A new evidence review is arming local health agencies with the most effective ways of stopping the spread of HIV – role-playing, better personal communication and proper condom use, for example.//
But the government-backed study excluded from consideration needle-exchange and substance-abuse programs because they are not eligible for federal funding despite evidence of their effectiveness.
Researchers at the Centers for Disease Control and Prevention examined 100 HIV prevention programs tested between 2000 and 2004 and found 18 that seem to work and could be adopted by local agencies with federal money.
The approaches target several high-risk groups, including minorities and HIV-positive people, and work in various ways. But they do tend to share one thing in common —they’re intended to not only teach people about AIDS and HIV but to also help them learn what to do in specific situations, such as when risky sex is on the horizon.
“It’s enhanced education, where you actually build their skills and don’t just give them information,” said review lead author Cynthia Lyles, a prevention researcher at the CDC.
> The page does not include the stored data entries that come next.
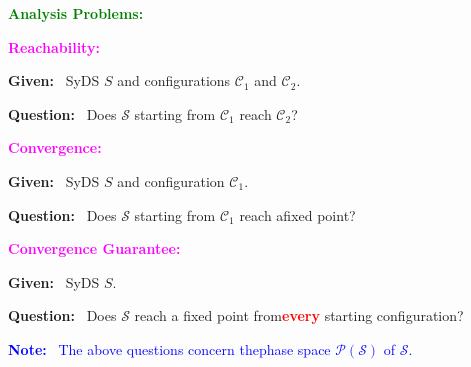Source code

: \documentclass[landscape,a0paper,fontscale=0.285]{baposter} %
\newcommand{\cals}{\mbox{$\mathcal{S}$}}
\newcommand{\calco}{\mbox{$\mathcal{C}_1$}}
\newcommand{\calct}{\mbox{$\mathcal{C}_2$}}
\newcommand{\calp}{\mbox{$\mathcal{P}$}}
\begin{document}
\begin{poster}
{{\begin{itemize}[leftmargin=*,noitemsep,topsep=0pt]
\end{itemize}
}
\textcolor{green}{\textbf{Analysis Problems:}}

\smallskip

\textcolor{magenta}{\textbf{Reachability:}} \smallskip

\noindent
\textbf{Given:}~ SyDS $S$ and
configurations \calco{} and \calct.  %

\textbf{Question:}~ Does \cals{} starting from \calco{} 
reach \calct?

\smallskip

\textcolor{magenta}{\textbf{Convergence:}} \smallskip

\noindent
\textbf{Given:}~ SyDS $S$ and
configuration \calco. %

\noindent
\textbf{Question:}~ Does \cals{} starting from \calco{} 
reach a\newline fixed point?

\smallskip

\textcolor{magenta}{\textbf{Convergence Guarantee:}} \smallskip

\noindent
\textbf{Given:}~ SyDS $S$.  %

\textbf{Question:}~ Does \cals{} reach a fixed point
from\newline \textcolor{red}{\textbf{every}} starting configuration?

\smallskip

\textcolor{blue}{\textbf{Note:}~ The above questions concern
the\newline phase space $\calp(\cals)$ of \cals.}
}


\end{poster}
\end{document}
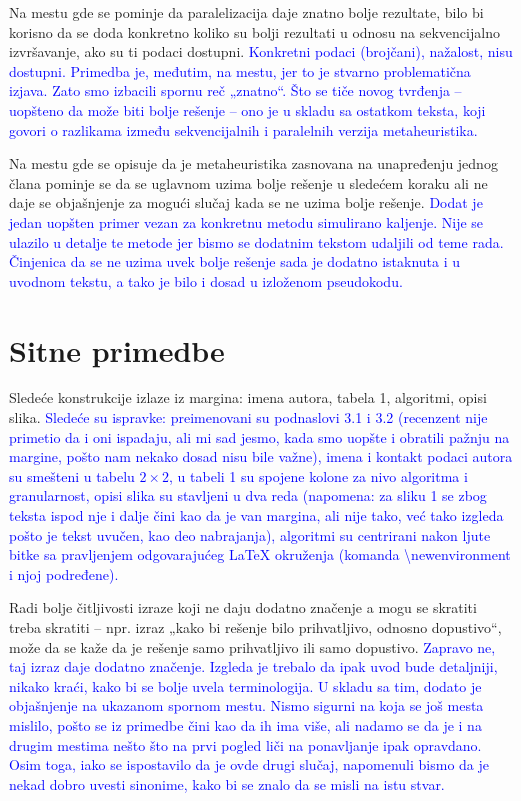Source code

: \documentclass[a4paper]{report}
\newcommand{\odgovor}[1]{\textcolor{blue}{#1}}
\begin{document}
Na  mestu gde se pominje da paralelizacija daje znatno bolje rezultate, bilo bi korisno da se doda konkretno koliko su bolji rezultati u odnosu na sekvencijalno izvršavanje, ako su ti podaci dostupni. \odgovor{Konkretni podaci (brojčani), nažalost, nisu dostupni. Primedba je, međutim, na mestu, jer to je stvarno problematična izjava. Zato smo izbacili spornu reč „znatno“. Što se tiče novog tvrđenja -- uopšteno da može biti bolje rešenje -- ono je u skladu sa ostatkom teksta, koji govori o razlikama između sekvencijalnih i paralelnih verzija metaheuristika.}

Na mestu gde se opisuje da je  metaheuristika zasnovana na unapređenju jednog člana pominje se da se uglavnom uzima bolje rešenje u sledećem koraku ali ne daje se objašnjenje za mogući slučaj kada se ne uzima bolje rešenje. \odgovor{Dodat je jedan uopšten primer vezan za konkretnu metodu simulirano kaljenje. Nije se ulazilo u detalje te metode jer bismo se dodatnim tekstom udaljili od teme rada. Činjenica da se ne uzima uvek bolje rešenje sada je dodatno istaknuta i u uvodnom tekstu, a tako je bilo i dosad u izloženom pseudokodu.}


\section{Sitne primedbe}
Sledeće konstrukcije izlaze iz margina: imena autora, tabela 1, algoritmi, opisi slika. \odgovor{Sledeće su ispravke: preimenovani su podnaslovi 3.1 i 3.2 (recenzent nije primetio da i oni ispadaju, ali mi sad jesmo, kada smo uopšte i obratili pažnju na margine, pošto nam nekako dosad nisu bile važne), imena i kontakt podaci autora su smešteni u tabelu $2\times2$, u tabeli 1 su spojene kolone za nivo algoritma i granularnost, opisi slika su stavljeni u dva reda (napomena: za sliku 1 se zbog teksta ispod nje i dalje čini kao da je van margina, ali nije tako, već tako izgleda pošto je tekst uvučen, kao deo nabrajanja), algoritmi su centrirani nakon ljute bitke sa pravljenjem odgovarajućeg LaTeX okruženja (komanda \textbackslash newenvironment i njoj podređene).}

Radi bolje čitljivosti izraze koji ne daju dodatno značenje a mogu se skratiti treba skratiti – npr. izraz „kako bi rešenje bilo prihvatljivo, odnosno dopustivo“, može da se kaže da je rešenje samo prihvatljivo ili samo dopustivo. \odgovor{Zapravo ne, taj izraz daje dodatno značenje. Izgleda je trebalo da ipak uvod bude detaljniji, nikako kraći, kako bi se bolje uvela terminologija. U skladu sa tim, dodato je objašnjenje na ukazanom spornom mestu. Nismo sigurni na koja se još mesta mislilo, pošto se iz primedbe čini kao da ih ima više, ali nadamo se da je i na drugim mestima nešto što na prvi pogled liči na ponavljanje ipak opravdano. Osim toga, iako se ispostavilo da je ovde drugi slučaj, napomenuli bismo da je nekad dobro uvesti sinonime, kako bi se znalo da se misli na istu stvar.}
\end{document}
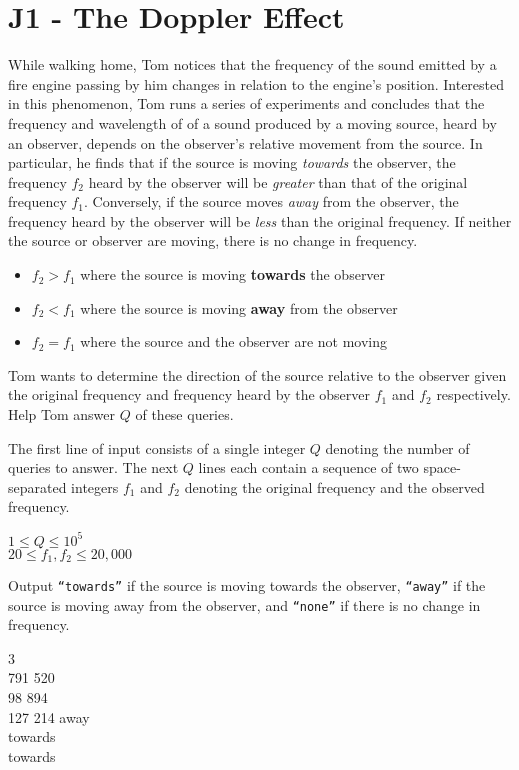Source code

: \section*{J1 - The Doppler Effect}
While walking home, Tom notices that the frequency of the sound emitted by a fire engine passing by him changes in relation to the engine's position. Interested in this phenomenon, Tom runs a series of experiments and concludes that the frequency and wavelength of of a sound produced by a moving source, heard by an observer, depends on the observer's relative movement from the source. In particular, he finds that if the source is moving \textit{towards} the observer, the frequency $f_2$ heard by the observer will be \textit{greater} than that of the original frequency $f_1$. Conversely, if the source moves \textit{away} from the observer, the frequency heard by the observer will be \textit{less} than the original frequency. If neither the source or observer are moving, there is no change in frequency.

\begin{itemize}
    \item $f_2 > f_1$ where the source is moving \textbf{towards} the observer
    \item $f_2 < f_1$ where the source is moving \textbf{away} from the observer
    \item $f_2 = f_1$ where the source and the observer are not moving
\end{itemize}

Tom wants to determine the direction of the source relative to the observer given the original frequency and frequency heard by the observer $f_1$ and $f_2$ respectively. Help Tom answer $Q$ of these queries.

The first line of input consists of a single integer $Q$ denoting the number of queries to answer. The next $Q$ lines each contain a sequence of two space-separated integers $f_1$ and $f_2$ denoting the original frequency and the observed frequency.

\constraints
$1 \leq Q \leq 10^5$ \\
$20 \leq f_1, f_2 \leq 20,000$

\outputformat
Output  \texttt{``towards''} if the source is moving towards the observer, \texttt{``away''} if the source is moving away from the observer, and \texttt{``none''} if there is no change in frequency.

\newpage

\addsample
{
    3 \\
    791 520 \\
    98 894 \\
    127 214
}
{
    away \\
    towards \\
    towards
}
Role-playing, for example, could help people learn how to avoid getting infected during sexual encounters.
As of late 2004, an estimated 415,193 Americans were HIV-positive or had gone on to develop AIDS. Forty-three percent were black; 58 percent of the men were infected through homosexual sex, while heterosexual sex infected 64 percent of the women.
In order to give local agencies a better handle on the latest research, the CDC launched a review of studies that examined prevention strategies. The findings appear in the January issue of the American Journal of Public Health.
“We were basically trying to target the prevention-providers that are looking to the CDC for funding,” Lyles said. “They can decide if one of these is best suited for them.”